12. Summary
Summary
![Objective function](img/screen-shot-2018-06-26-at-11.53.35-am.png)
Objective function
### Policy-Based Methods
- With value-based methods, the agent uses its experience with the environment to maintain an estimate of the optimal action-value function. The optimal policy is then obtained from the optimal action-value function estimate.
- Policy-based methods directly learn the optimal policy, without having to maintain a separate value function estimate.
### Policy Function Approximation
- In deep reinforcement learning, it is common to represent the policy with a neural network.
- This network takes the environment state as input.
- If the environment has discrete actions, the output layer has a node for each possible action and contains the probability that the agent should select each possible action.
- The weights in this neural network are initially set to random values. Then, the agent updates the weights as it interacts with (and learns more about) the environment.
### More on the Policy
- Policy-based methods can learn either stochastic or deterministic policies, and they can be used to solve environments with either finite or continuous action spaces.
### Hill Climbing
- Hill climbing is an iterative algorithm that can be used to find the weights \theta for an optimal policy.
- At each iteration,
- We slightly perturb the values of the current best estimate for the weights \theta_{best}, to yield a new set of weights.

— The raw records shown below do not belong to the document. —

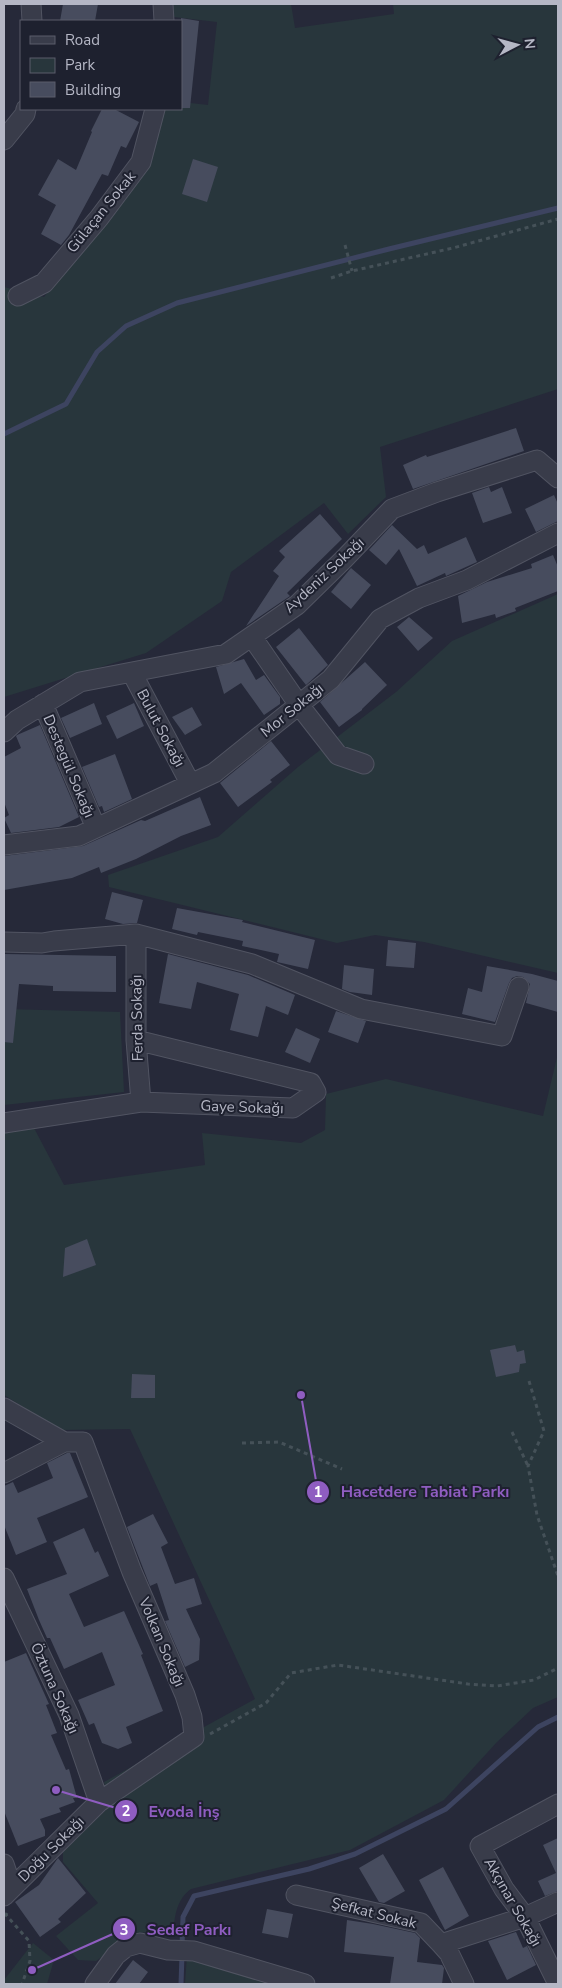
<svg xmlns="http://www.w3.org/2000/svg" width="562" height="1988" font-family="'Nunito Sans',sans-serif">
	<style>
		.green { fill: #28363c }
		.lines { fill: none; stroke-linecap: round; stroke-linejoin: round }
		.stream { stroke: #3d4460; stroke-width: 5 }
		.building { fill: #474c5e }
		.minor-casing { stroke: #515462; stroke-width: 21 }
		.path { stroke: #455158; stroke-width: 3; stroke-dasharray: 4 4; stroke-linecap: butt }
		.minor { stroke: #393c4a; stroke-width: 19 }
		.labels { text-anchor: middle; stroke-width: 4; stroke-linejoin: round; paint-order: stroke }
		.street-label { font-size: 15px; fill: #b5b7c5; stroke: #1e212f }
		.leader { fill: none; stroke: #8f5dc1; stroke-width: 2 }
		.callout-dot { fill: #8f5dc1; stroke: #1e212f; stroke-width: 2 }
		.mark-label { font-size: 15px; text-anchor: middle; font-weight: bold; fill: #fff }
		.callout-label { font-size: 16px; text-anchor: middle; font-weight: bold; fill: #8f5dc1; stroke: #1e212f; stroke-width: 4; stroke-linejoin: round; paint-order: stroke }
	</style>
	<rect width="100%" height="100%" fill="#262939"/>
	<path class="green" d="M173,4H291L295,28L394,14L393,4H558V389L380,447L386,497L348,534L324,503L231,572L222,601L146,653L4,697V287L44,297L145,168L157,109H181V102L208,105L217,22L174,17Z
		M558,594V973L424,942L375,935L337,943L109,887L108,875L218,837L298,767L396,692L452,641Z
		M4,1009L120,1012L124,1092L4,1105Z
		M558,1053V1697L533,1708L497,1742L444,1800L350,1850L191,1889C178,1898 174,1915 174,1930L136,1933L96,1961L78,1960L56,1936L98,1903L63,1862V1852L110,1806L104,1782L255,1699L130,1429L60,1430L4,1395V1133L34,1128L64,1185L205,1165L202,1133L301,1143L325,1130L326,1094L386,1079L543,1116Z
		M33,1943L54,1960L47,1984H4V1980Z
		M187,1955L290,1984H185Z"/>
	<g class="lines">
		<path class="stream" d="M4,434L66,404L97,352L126,326L177,303L389,249L558,208
			M182,1946L183,1917L194,1896L309,1869L355,1854L446,1809L538,1727L558,1717
			M181,1984L182,1955"/>
	</g>
	<path class="building" d="M63,4H98L95,21H60Z
		M181,18L199,21L190,108H181Z
		M102,109H114L139,122L126,148L121,146L108,176L102,174L69,235L61,245L41,234L56,205L38,195L58,159L76,170L92,132L91,131Z
		M193,159L218,167L207,202L182,194Z
		M516,428L524,451L413,489L403,465L426,455L427,457Z
		M489,487L491,492L502,487L512,513L483,523L472,493Z
		M554,495L558,504V521L536,532L525,509Z
		M320,514L342,539L287,593L290,596L246,626L279,576L273,571L285,557L279,551Z
		M392,525L417,549L424,545L428,554L466,537L477,562L446,576L445,573L417,586L399,549L386,565L369,550Z
		M553,555L558,567V591L515,608L516,611L496,618L495,614L462,623L458,596L487,582L532,568L531,564Z
		M351,568L371,585L351,609L331,592Z
		M409,617L433,638L418,651L397,627Z
		M299,628L328,665L306,685L276,647Z
		M244,659L256,680L264,675L280,697V704L264,715L241,683L224,694L216,667Z
		M365,662L387,685L362,709V710L339,727L320,702Z
		M94,703L102,724L70,738L61,718Z
		M134,703L144,726L117,739L106,716Z
		M192,707L202,725L185,735L172,717Z
		M40,725L79,817L59,827L11,833L4,818L9,815L4,802V757L21,748L16,736L17,735Z
		M271,741L290,765L270,780L272,782L238,807L220,783Z
		M115,754L132,799L104,812L102,806L99,807L82,767Z
		M200,797L211,825L181,836L136,859L101,873L99,867L72,878L4,890V856L83,846L141,820L145,821Z
		M112,892L143,900L137,923L123,924L105,919Z
		M177,908L243,920L242,922L315,940L308,969L277,962L279,954L242,946L243,941L198,932L197,935L172,929Z
		M388,940L416,943L414,968L386,966Z
		M5,954L116,956V992L53,991V986L19,984L13,1043L4,1042Z
		M168,954L248,975L295,995L288,1015L266,1006L258,1037L230,1030L239,994L197,982L191,1009L159,1003Z
		M344,965L374,969L372,995L350,992L342,989Z
		M487,966L532,974L558,981V1012L526,1003L530,984L523,977L517,976L512,978L509,983L495,1022L462,1014L468,988L482,992Z
		M336,1011L366,1021L358,1043L328,1032Z
		M296,1028L320,1039L310,1063L285,1052Z
		M87,1239L96,1265L63,1277L65,1248Z
		M515,1345L517,1352L524,1350L526,1363L520,1364L519,1372L496,1377L490,1350Z
		M132,1374L155,1375V1398H131Z
		M67,1453H70L88,1497L37,1518L47,1542L16,1555L4,1525V1486L13,1482L18,1493L53,1478L47,1463Z
		M153,1514L168,1543L161,1547L175,1584L194,1578L202,1604L186,1609L200,1639L199,1660L185,1667L165,1621L169,1620L157,1583L150,1586L127,1527Z
		M84,1528L95,1553L98,1551L109,1576L69,1594L84,1627L124,1611L143,1654L141,1655L163,1711L126,1727L132,1743L118,1749L102,1743L94,1723L89,1725L78,1700L115,1685L102,1652L64,1669L50,1638H47L39,1620L27,1589L67,1574L53,1542Z
		M26,1653L49,1704L46,1705L57,1733L51,1735L66,1770L69,1769L77,1798H73L75,1802L59,1808L61,1812L40,1819L45,1830V1836L18,1846L4,1811V1662Z
		M558,1838V1891L545,1896L538,1881L556,1873L543,1845Z
		M383,1854L405,1891L384,1903L379,1902L359,1868Z
		M58,1858L86,1893L58,1919L61,1922L40,1937L15,1902L39,1885Z
		M443,1867L469,1916L445,1930L419,1880Z
		M267,1909L293,1914L288,1938L262,1933Z
		M347,1920L373,1924L415,1933L420,1938L417,1962L442,1965L444,1968L442,1984H390L394,1957L344,1952Z
		M516,1932L523,1948L527,1946L536,1965L507,1980L488,1941Z
		M133,1960L148,1972L139,1984H115Z"/>
	<g class="lines">
		<g class="minor-casing">
			<path id="minor" d="M31,4L32,21
				M163,4L164,21
				M4,140L25,114L26,109
				M18,296L44,283L99,218L141,162L155,109
				M252,637L299,705L338,755L364,764
				M132,673L190,783
				M43,704L96,828
				M4,732L17,720L80,682L226,654L297,605L344,559L392,509L437,492L537,460L558,478
				M4,845L79,836L214,773L331,679L380,619L419,598L467,580L558,533
				M136,934V1040L141,1102
				M4,942L42,943L54,941L136,934L252,964L361,1009L502,1036L519,987
				M4,1123L141,1102L293,1108L316,1092L311,1083L136,1040
				M4,1408L64,1442H83L132,1572L185,1695L192,1717L194,1737L99,1802L4,1896
				M4,1473L64,1442
				M4,1578L69,1715L99,1802
				M4,1864L12,1888
				M296,1895L421,1923L441,1944L525,1917L558,1902
				M441,1944L449,1953L464,1984
				M95,1984L116,1955L126,1947L140,1943L168,1950L194,1951L305,1984
				M558,1984L525,1917L504,1889L480,1846L558,1804"/>
		</g>
		<path class="path" d="M345,245L352,271
			M331,278L352,271L453,248L558,219
			M529,1381L544,1431L528,1466L537,1515L558,1576
			M512,1432L528,1466
			M242,1443L279,1442L342,1469
			M210,1734L266,1703L291,1673L338,1665L468,1684L497,1686L534,1680L558,1668
			M7,1913L6,1915L29,1941L30,1961L22,1984"/>
		<use href="#minor" class="minor"/>
	</g>
	<g class="labels">
		<g class="street-label">
			<text transform="translate(101 212) rotate(-51)" y="5">Gülaçan Sokak</text>
			<text transform="translate(324 575) rotate(-43)" y="5">Aydeniz Sokağı</text>
			<text transform="translate(292 710) rotate(-39)" y="5">Mor Sokağı</text>
			<text transform="translate(161 728) rotate(62)" y="5">Bulut Sokağı</text>
			<text transform="translate(69 766) rotate(67)" y="5">Destegül Sokağı</text>
			<text transform="translate(137 1018) rotate(-91)" y="5">Ferda Sokağı</text>
			<text transform="translate(242 1107) rotate(2)" y="5">Gaye Sokağı</text>
			<text transform="translate(162 1642) rotate(67)" y="5">Volkan Sokağı</text>
			<text transform="translate(55 1688) rotate(66)" y="5">Öztuna Sokağı</text>
			<text transform="translate(51 1849) rotate(-45)" y="5">Doğu Sokağı</text>
			<text transform="translate(513 1902) rotate(60)" y="5">Akçınar Sokağı</text>
			<text transform="translate(374 1913) rotate(14)" y="5">Şefkat Sokak</text>
		</g>
	</g>
	<path class="leader" d="M301 1395L318 1492M56 1790L126 1811M32 1970L124 1929"/>
	<g class="callout-dot">
		<circle cx="301" cy="1395" r="5"/>
		<circle cx="56" cy="1790" r="5"/>
		<circle cx="32" cy="1970" r="5"/>
		<circle cx="318" cy="1492" r="12"/>
		<circle cx="126" cy="1811" r="12"/>
		<circle cx="124" cy="1929" r="12"/>
	</g>
	<g class="mark-label">
		<text x="318" y="1497">1</text>
		<text x="126" y="1816">2</text>
		<text x="124" y="1935">3</text>
	</g>
	<g class="callout-label">
		<text x="425" y="1497">Hacetdere Tabiat Parkı</text>
		<text x="184" y="1817">Evoda İnş</text>
		<text x="189" y="1935">Sedef Parkı</text>
	</g>
	<rect width="562" height="1988" fill="none" stroke="#b5b7c5" stroke-width="10"/>
	<rect x="20" y="20" width="162" height="90" fill="#1e212f" stroke="#5a5d6b"/>
	<rect x="30" y="36" width="25" height="8" fill="#393c4a" stroke="#5a5d6b"/>
	<text x="65" y="45" font-size="15" fill="#b5b7c5">Road</text>
	<rect x="30" y="58" width="25" height="15" fill="#28363c" stroke="#5a5d6b"/>
	<text x="65" y="70" font-size="15" fill="#b5b7c5">Park</text>
	<rect x="30" y="82" width="25" height="15" fill="#474c5e" stroke="#5a5d6b"/>
	<text x="65" y="95" font-size="15" fill="#b5b7c5">Building</text>
	<g transform="translate(517 45) rotate(84)" stroke="#1e212f" stroke-width="4" paint-order="stroke">
	<path d="M0-4L9 19L0 12L-9 19Z" fill="#b5b7c5"/>
	<text y="-8" font-size="14" font-weight="bold" text-anchor="middle" fill="#b5b7c5">N</text>
	</g>
</svg>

- These new weights are then used to collect an episode. If the new weights \theta_{new} resulted in higher return than the old weights, then we set \theta_{best} \leftarrow \theta_{new}.
### Beyond Hill Climbing
- Steepest ascent hill climbing is a variation of hill climbing that chooses a small number of neighboring policies at each iteration and chooses the best among them.

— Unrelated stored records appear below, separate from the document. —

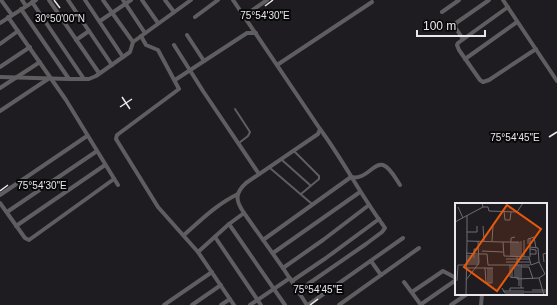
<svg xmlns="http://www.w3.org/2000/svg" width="557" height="305" viewBox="0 0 557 305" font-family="Helvetica,sans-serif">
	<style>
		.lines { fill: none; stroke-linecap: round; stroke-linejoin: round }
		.service { stroke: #5e5d5f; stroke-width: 2 }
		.minor { stroke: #5e5d5f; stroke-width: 4 }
		.ticks { fill: none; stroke: #e8e7ea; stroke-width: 1.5 }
		.inset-road { fill: none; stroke: #6f6d71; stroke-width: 1 }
		.view { fill: #e8590c; fill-opacity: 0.15; stroke: #e8590c; stroke-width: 2 }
		.inset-edge { fill: none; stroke: #e8e7ea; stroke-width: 2 }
		.ticks-label { font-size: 10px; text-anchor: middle; fill: #e8e7ea; stroke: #080709; stroke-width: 4; stroke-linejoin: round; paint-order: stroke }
	</style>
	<rect width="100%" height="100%" fill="#1e1c21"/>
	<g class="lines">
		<g class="service">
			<path d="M235,109L250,132L248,136L239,143"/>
			<path d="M294,151L319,176V179L301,194"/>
			<path d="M282,160L310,185"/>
			<path d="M270,168L312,204"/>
		</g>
		<g class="minor">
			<path d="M1,0L12,15"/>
			<path d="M22,0L26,6"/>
			<path d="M49,0L99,73"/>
			<path d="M68,0L112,65"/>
			<path d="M85,0L123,57"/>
			<path d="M103,0L133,42"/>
			<path d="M123,0L145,33"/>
			<path d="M142,0L158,23"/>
			<path d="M165,0L174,12"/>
			<path d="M233,0L320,129L318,134L246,183C234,194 236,201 244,213L283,268L307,305"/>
			<path d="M503,0L557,81"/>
			<path d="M32,2L84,79"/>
			<path d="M508,7L458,43L457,45L459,50L480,80L483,82L489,80L536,49"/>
			<path d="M21,9L69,79"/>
			<path d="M442,12L459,0"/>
			<path d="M244,16L267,0"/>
			<path d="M8,17L66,100L118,185"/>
			<path d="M195,17L218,0"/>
			<path d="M100,21L131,0"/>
			<path d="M0,23L36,0"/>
			<path d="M187,35L204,61"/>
			<path d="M141,36L146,45L158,50L179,89L117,135L116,139L158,207L198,252L234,305"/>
			<path d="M463,39L455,27L456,23L489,0"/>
			<path d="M76,40L89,31"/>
			<path d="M0,44L18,31"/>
			<path d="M174,45L203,91L259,174"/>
			<path d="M465,59L517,22"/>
			<path d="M277,65L372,2"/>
			<path d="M0,67L30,47"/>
			<path d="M0,77L69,79H89L96,76L130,52L133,42L191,0"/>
			<path d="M175,80L247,33H256"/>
			<path d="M0,88L40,62"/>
			<path d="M0,111L48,79"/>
			<path d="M0,195L87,136"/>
			<path d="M0,203L25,238L29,240L114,179"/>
			<path d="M7,212L97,151"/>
			<path d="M229,224L285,305"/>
			<path d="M16,226L105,165"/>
			<path d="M184,235C201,220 217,204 238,194"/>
			<path d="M215,237L261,305"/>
			<path d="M263,240L351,177C365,181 374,162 383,165C390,167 396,179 400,185"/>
			<path d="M198,252L229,224L244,213"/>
			<path d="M273,253L360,192"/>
			<path d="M371,261L381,275"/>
			<path d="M283,268L323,240L369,205"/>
			<path d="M292,281L326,258L379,219"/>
			<path d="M404,282L421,305"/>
			<path d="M298,291L366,244L382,232L385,228L383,225C360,194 343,160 320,129"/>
			<path d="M412,292L443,271L456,278"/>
			<path d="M164,305L212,272"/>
			<path d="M192,305L221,285"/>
			<path d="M221,305L230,299"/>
			<path d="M250,305L290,278"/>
			<path d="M308,305L403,238"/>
			<path d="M339,305L419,248"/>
			<path d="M420,305L456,280"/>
			<path d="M451,305L467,294"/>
			<path d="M481,305L482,294"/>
		</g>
	</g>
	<path class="ticks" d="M54,0L60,8M265,6L273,0M122,97L130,109M120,107L132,99M549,137L557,132M0,191L8,185M310,305L318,299"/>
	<g transform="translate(455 203)">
		<rect width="92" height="92" fill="#1e1c21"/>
		<path class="inset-road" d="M3,4L8,15M28,4H33L34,8L62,9L68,0M49,8L50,17H55L56,9M12,12V38L48,39L49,53L74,54L76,62L84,59L90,71L84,75L89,92M0,19L28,4L27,0M28,23L29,38M12,29H22V23M69,37V54M37,38L38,23M48,39H64V54M58,39V54M60,39V54M62,39V54M73,41V36L79,34L81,45M75,44L83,45L84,59M75,46L81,47V51H75M27,48L48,49M11,50L23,51M24,51H32L33,62H75M11,53H24M56,54V35L60,34M62,54V76L84,75M66,54V38M75,54V35M11,55H24M19,55V46H23M51,56H75M11,57H24M11,59H24M51,59H75M89,59L88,51L92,50M11,61H24M55,62V74L64,75M57,62V75M64,62V83M66,62V85M66,64H74L78,76M11,65H38M30,65L31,80H37V65M60,75V62M11,77L24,60L23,38M2,78L3,62H11M33,80V65M35,80V65M47,85L50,90H69M77,87H92M48,88H69M55,88V85H69M69,89H92M11,92L12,38"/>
		<path class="view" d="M52,2L86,26L42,88L9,64Z"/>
		<rect width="92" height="92" class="inset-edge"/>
	</g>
	<g class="ticks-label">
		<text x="265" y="19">75°54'30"E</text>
		<text x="60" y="22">30°50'00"N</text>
		<text x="515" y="141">75°54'45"E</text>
		<text x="42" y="189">75°54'30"E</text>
		<text x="318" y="293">75°54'45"E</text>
	</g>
	<path d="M417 30v6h68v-6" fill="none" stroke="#e8e7ea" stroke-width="2"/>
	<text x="423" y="30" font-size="12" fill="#e8e7ea" stroke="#080709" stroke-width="3" paint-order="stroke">100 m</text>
</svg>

- Simulated annealing uses a pre-defined schedule to control how the policy space is explored, and gradually reduces the search radius as we get closer to the optimal solution.
- Adaptive noise scaling decreases the search radius with each iteration when a new best policy is found, and otherwise increases the search radius.
### More Black-Box Optimization
- The cross-entropy method iteratively suggests a small number of neighboring policies, and uses a small percentage of the best performing policies to calculate a new estimate.
- The evolution strategies technique considers the return corresponding to each candidate policy. The policy estimate at the next iteration is a weighted sum of all of the candidate policies, where policies that got higher return are given higher weight.
### Why Policy-Based Methods?
- There are three reasons why we consider policy-based methods:
- Simplicity: Policy-based methods directly get to the problem at hand (estimating the optimal policy), without having to store a bunch of additional data (i.e., the action values) that may not be useful.
- Stochastic policies: Unlike value-based methods, policy-based methods can learn true stochastic policies.
- Continuous action spaces: Policy-based methods are well-suited for continuous action spaces.